Sister wind wills this

stave ship

this way, that – madly off –

a discipleship

befitting a Viking nave.

This Too is Beautiful

I spent this last week in Helsinki, Finland for the 2012 Luther Congress.  The Congress meets once every five years.  It was an exceptional experience that allowed me to see old friends, meet new, and learn how much I have to learn.

My family and I were in Helsinki for about six hours on our way to St. Petersburg five or six years ago.  It was a delight to spend more time in this beautiful Nordic city.  One of the memories from our previous trip was a visit to the RockChurch.  Take a look at it at http://www.sacred-destinations.com/finland/helsinki-rock-church-temppeliaukio.  Fortunately, I had time on my last day to make a pilgrimage to this site.  It really is one of the most astounding churches I have ever visited.  The blend of rock, natural light, a copper roof, and well planned site lines make it a church that preaches that God has made the world good.  This is truly a beautiful church.

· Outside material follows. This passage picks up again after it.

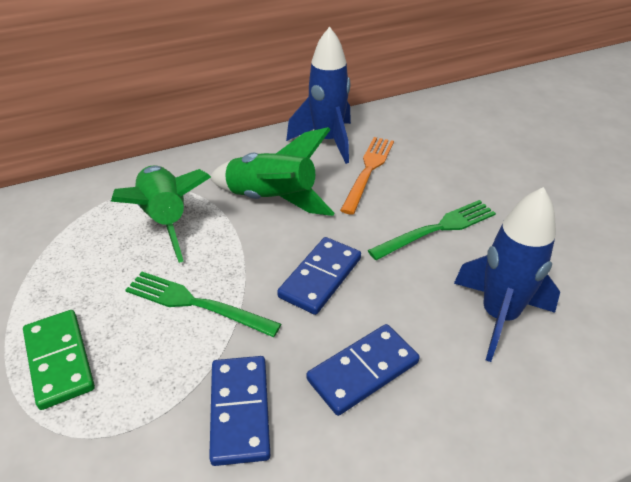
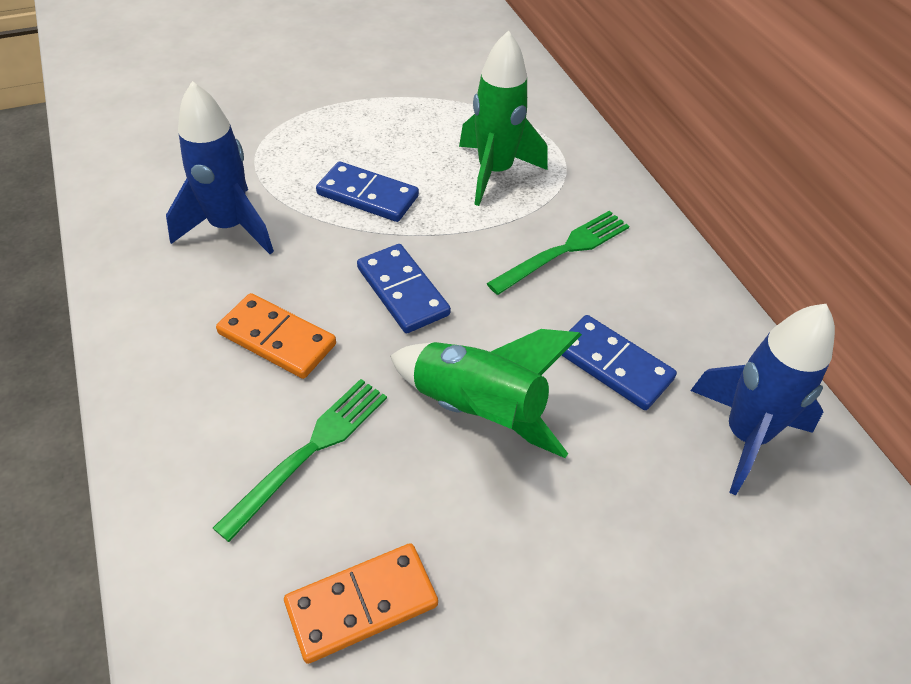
green domino: 1 -> 0
orange domino: 0 -> 2
orange fork: 1 -> 0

As you can imagine, such a church attracts tourists.  I arrived there shortly before the church opened.  Soon busses arrived.  The quiet tranquil atmosphere changed as smart phones, cameras and tablets began their busy work of capturing the moment.  As I sat there, I wondered how many pictures there are of this church in the digital universe.  My mind reeled at the thought, and then I wondered why people take pictures of such places.  I remember a professor once telling a class that tourists take pictures in a vain attempt to “capture” what cannot be captured.  I used to think he was right

But as I sat and watched the tourists from all around the world snapping away, I began to question this professorial wisdom.  I noticed how much people smiled while taking pictures, and while having their picture taken.  They really seemed to enjoy the experience of being together in this place.  Taking photographs is a way to be together.  Every now and then I ask tourists who are taking pictures of one another if they would like me to take one of them together with their camera.  They always say yes, and I always smile while I participate in their joy of being together.  This too is beautiful.  This too is to be celebrated.  Maybe you too have experiences of such unexpected beauty; such experiences of grace upon grace.